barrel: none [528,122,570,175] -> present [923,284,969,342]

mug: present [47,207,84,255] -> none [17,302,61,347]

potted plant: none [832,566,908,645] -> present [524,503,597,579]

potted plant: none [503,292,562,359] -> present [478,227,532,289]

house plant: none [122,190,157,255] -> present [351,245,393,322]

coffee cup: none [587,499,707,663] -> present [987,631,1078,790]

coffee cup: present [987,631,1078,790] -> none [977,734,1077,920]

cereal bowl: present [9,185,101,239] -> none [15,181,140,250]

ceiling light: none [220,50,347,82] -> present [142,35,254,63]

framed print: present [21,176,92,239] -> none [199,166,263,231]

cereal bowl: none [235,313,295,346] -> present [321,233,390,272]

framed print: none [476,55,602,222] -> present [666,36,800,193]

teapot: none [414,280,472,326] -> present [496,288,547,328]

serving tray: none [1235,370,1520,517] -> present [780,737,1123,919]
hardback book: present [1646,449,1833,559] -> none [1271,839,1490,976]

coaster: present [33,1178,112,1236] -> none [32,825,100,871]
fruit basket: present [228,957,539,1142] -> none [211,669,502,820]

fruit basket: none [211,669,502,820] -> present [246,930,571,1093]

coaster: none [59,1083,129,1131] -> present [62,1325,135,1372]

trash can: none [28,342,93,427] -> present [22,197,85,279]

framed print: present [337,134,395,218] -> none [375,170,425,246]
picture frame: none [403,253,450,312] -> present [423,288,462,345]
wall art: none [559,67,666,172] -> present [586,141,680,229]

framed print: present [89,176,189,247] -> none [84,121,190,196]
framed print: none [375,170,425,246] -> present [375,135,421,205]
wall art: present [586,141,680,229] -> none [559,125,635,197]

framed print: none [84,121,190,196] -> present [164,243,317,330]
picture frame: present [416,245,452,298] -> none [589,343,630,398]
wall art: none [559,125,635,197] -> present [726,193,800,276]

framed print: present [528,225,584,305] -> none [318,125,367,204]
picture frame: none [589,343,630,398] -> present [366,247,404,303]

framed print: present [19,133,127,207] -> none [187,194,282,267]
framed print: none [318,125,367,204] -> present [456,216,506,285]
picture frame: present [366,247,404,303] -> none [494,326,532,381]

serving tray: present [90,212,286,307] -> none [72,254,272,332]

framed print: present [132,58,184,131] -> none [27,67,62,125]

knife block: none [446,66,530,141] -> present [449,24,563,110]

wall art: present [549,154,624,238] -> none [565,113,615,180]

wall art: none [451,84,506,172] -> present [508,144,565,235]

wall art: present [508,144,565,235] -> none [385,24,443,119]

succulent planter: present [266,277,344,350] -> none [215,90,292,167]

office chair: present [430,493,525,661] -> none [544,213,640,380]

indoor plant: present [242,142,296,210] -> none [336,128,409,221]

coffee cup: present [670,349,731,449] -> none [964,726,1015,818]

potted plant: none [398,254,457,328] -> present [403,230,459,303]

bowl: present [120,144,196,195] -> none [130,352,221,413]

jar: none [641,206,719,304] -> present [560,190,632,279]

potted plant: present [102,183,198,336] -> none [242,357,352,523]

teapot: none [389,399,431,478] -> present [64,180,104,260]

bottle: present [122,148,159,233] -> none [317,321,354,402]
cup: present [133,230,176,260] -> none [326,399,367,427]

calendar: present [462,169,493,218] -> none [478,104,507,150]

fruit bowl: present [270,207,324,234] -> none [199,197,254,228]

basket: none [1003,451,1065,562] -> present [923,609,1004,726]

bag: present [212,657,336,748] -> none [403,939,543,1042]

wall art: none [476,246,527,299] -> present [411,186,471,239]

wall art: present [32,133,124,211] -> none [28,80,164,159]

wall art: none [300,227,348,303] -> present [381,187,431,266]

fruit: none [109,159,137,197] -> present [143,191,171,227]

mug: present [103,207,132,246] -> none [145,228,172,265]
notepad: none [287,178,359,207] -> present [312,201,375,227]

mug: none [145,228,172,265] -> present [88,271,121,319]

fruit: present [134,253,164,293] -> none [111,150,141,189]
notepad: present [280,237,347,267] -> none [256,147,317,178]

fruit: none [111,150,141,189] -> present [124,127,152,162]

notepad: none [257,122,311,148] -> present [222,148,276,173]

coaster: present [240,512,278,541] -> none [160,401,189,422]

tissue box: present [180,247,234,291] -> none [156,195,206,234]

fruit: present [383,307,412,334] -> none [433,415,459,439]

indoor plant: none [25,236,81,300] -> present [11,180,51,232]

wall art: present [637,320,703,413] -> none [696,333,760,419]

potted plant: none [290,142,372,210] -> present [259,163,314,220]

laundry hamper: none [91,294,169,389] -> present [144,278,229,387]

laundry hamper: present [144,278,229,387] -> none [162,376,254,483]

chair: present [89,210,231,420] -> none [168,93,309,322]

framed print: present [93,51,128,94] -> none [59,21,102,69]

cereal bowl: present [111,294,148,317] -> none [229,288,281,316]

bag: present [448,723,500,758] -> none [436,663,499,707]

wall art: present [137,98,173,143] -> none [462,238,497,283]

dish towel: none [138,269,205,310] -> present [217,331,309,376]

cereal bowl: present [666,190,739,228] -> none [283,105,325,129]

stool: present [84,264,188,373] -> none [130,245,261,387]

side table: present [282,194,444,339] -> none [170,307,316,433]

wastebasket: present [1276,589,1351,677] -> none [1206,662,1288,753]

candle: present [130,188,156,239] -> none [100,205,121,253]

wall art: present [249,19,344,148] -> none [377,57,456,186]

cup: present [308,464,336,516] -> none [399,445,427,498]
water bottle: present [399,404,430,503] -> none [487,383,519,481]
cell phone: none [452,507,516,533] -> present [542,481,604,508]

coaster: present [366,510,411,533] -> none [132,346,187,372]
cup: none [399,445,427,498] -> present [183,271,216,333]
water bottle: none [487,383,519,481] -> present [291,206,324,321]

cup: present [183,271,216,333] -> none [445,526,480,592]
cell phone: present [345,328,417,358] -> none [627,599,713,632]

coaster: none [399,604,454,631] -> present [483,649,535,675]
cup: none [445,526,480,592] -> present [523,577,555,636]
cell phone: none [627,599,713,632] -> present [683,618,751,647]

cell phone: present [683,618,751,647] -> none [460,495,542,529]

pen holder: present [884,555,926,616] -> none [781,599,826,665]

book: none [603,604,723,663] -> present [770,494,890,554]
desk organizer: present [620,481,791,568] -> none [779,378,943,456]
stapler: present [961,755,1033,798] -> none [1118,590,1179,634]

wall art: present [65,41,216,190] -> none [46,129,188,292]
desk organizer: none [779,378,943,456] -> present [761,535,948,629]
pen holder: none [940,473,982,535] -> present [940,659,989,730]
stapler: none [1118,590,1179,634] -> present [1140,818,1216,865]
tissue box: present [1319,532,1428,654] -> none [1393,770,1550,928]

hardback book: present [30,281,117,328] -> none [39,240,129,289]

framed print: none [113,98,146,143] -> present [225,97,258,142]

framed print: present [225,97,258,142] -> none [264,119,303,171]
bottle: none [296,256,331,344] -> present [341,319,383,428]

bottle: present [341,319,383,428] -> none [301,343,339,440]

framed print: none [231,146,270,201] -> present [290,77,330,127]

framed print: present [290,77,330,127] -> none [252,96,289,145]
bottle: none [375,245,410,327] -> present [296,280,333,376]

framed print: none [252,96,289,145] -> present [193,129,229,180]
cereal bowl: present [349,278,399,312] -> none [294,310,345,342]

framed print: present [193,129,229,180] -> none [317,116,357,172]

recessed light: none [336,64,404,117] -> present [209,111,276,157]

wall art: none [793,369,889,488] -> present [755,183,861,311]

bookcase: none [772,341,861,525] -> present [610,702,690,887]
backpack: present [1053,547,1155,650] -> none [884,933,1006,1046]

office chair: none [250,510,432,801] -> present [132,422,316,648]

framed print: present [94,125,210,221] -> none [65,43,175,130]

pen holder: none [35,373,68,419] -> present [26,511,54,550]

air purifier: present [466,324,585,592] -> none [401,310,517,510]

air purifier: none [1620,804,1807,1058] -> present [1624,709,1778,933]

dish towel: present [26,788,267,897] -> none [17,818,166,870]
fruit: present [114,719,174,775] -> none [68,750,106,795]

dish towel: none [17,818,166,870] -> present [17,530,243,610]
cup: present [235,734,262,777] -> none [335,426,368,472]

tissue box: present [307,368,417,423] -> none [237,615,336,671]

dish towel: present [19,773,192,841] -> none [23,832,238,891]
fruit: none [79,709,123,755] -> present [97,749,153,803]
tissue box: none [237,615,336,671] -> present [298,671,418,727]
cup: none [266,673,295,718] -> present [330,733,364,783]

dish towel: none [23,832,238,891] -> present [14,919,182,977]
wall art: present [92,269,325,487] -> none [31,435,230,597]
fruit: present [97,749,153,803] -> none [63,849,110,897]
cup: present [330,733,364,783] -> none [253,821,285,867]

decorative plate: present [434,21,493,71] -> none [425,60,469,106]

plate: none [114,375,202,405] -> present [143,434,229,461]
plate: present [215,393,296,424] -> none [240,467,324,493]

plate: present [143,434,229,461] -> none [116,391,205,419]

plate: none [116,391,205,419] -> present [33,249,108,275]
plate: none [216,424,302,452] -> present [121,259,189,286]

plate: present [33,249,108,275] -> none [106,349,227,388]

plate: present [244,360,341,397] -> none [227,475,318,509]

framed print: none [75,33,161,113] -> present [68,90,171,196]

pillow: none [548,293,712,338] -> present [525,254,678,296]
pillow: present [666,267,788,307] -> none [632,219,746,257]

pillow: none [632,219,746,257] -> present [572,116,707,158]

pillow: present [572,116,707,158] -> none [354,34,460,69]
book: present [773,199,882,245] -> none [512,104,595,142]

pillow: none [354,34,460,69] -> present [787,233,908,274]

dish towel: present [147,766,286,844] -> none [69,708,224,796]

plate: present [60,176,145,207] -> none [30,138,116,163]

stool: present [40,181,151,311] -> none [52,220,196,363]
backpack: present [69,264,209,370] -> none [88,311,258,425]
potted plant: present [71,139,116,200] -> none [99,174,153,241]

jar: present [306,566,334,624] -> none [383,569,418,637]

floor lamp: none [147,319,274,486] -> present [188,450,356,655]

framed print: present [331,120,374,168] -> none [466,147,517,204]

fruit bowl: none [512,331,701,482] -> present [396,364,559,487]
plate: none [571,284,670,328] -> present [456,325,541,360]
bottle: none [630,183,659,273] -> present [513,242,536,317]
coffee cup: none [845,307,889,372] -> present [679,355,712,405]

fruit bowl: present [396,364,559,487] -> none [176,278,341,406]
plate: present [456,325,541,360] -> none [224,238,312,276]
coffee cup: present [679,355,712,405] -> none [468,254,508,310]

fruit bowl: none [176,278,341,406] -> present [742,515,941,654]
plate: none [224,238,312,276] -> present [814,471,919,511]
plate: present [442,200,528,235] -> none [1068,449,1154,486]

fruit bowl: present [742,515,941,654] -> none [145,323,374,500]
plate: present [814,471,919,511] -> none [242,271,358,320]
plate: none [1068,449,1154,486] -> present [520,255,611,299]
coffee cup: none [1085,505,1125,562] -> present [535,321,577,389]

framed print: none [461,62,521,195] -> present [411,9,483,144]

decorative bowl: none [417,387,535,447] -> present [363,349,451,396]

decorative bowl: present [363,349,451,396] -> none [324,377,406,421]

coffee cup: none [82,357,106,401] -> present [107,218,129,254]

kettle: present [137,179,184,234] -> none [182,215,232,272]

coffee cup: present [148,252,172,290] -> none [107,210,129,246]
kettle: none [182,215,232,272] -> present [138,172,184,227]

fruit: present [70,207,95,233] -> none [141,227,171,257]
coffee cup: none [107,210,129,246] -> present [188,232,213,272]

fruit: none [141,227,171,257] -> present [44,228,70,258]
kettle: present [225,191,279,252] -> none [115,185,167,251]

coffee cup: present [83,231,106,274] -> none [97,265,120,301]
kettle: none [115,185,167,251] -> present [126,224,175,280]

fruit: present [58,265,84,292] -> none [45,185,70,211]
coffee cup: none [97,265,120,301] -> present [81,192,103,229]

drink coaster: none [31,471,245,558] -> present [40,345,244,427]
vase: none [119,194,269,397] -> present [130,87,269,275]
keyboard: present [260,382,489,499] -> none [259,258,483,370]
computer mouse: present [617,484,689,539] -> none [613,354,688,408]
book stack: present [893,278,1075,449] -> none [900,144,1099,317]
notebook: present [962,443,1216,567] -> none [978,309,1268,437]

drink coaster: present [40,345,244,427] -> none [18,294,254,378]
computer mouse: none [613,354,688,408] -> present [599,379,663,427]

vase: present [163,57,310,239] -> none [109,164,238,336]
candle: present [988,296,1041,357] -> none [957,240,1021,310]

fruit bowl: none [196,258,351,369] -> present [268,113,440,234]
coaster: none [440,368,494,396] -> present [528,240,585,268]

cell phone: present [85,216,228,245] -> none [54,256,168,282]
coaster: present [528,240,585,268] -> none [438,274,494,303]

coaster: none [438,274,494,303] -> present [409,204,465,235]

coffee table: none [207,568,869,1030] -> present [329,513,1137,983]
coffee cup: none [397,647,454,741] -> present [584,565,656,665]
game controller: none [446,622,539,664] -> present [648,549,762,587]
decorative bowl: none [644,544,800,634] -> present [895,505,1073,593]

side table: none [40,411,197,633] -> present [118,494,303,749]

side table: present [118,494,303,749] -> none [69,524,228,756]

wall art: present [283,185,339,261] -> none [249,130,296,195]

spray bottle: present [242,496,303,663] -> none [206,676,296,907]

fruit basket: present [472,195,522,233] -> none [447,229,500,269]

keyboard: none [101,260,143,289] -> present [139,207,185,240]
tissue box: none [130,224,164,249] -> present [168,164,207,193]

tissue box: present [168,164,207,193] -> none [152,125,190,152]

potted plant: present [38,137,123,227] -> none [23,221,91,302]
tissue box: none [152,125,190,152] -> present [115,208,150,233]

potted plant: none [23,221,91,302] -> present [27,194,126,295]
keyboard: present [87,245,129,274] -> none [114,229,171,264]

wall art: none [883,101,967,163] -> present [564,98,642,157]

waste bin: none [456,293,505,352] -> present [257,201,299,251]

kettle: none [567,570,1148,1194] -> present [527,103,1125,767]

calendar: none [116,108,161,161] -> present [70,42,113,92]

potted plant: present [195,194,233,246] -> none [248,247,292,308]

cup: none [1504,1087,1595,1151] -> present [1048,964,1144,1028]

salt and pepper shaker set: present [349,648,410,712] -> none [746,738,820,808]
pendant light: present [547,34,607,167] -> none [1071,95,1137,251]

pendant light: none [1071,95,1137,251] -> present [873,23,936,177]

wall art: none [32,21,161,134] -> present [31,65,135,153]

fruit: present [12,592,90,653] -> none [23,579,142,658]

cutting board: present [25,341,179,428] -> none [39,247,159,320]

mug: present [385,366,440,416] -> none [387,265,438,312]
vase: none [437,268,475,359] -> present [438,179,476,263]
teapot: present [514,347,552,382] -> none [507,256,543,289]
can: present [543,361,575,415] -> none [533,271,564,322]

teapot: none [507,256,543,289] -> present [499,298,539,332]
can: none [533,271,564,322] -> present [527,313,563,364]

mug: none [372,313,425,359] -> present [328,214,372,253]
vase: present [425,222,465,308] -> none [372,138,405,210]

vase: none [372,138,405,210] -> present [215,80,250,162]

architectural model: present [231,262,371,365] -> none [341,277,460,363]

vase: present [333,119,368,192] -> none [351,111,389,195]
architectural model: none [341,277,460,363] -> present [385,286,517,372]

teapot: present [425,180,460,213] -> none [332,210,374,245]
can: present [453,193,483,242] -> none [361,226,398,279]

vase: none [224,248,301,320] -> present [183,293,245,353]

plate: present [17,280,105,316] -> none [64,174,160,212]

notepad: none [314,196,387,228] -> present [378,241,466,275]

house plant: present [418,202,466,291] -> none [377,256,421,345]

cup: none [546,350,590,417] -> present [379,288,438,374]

┄┄┄┄┄┄

ASSIGNED TASK:
Return the entries above unchanged, starting at the first line and stopping after the line with "framed print: present [21,176,92,239]".

ANSWER TO THIS PROBLEM:
barrel: none [528,122,570,175] -> present [923,284,969,342]

mug: present [47,207,84,255] -> none [17,302,61,347]

potted plant: none [832,566,908,645] -> present [524,503,597,579]

potted plant: none [503,292,562,359] -> present [478,227,532,289]

house plant: none [122,190,157,255] -> present [351,245,393,322]

coffee cup: none [587,499,707,663] -> present [987,631,1078,790]

coffee cup: present [987,631,1078,790] -> none [977,734,1077,920]

cereal bowl: present [9,185,101,239] -> none [15,181,140,250]

ceiling light: none [220,50,347,82] -> present [142,35,254,63]

framed print: present [21,176,92,239] -> none [199,166,263,231]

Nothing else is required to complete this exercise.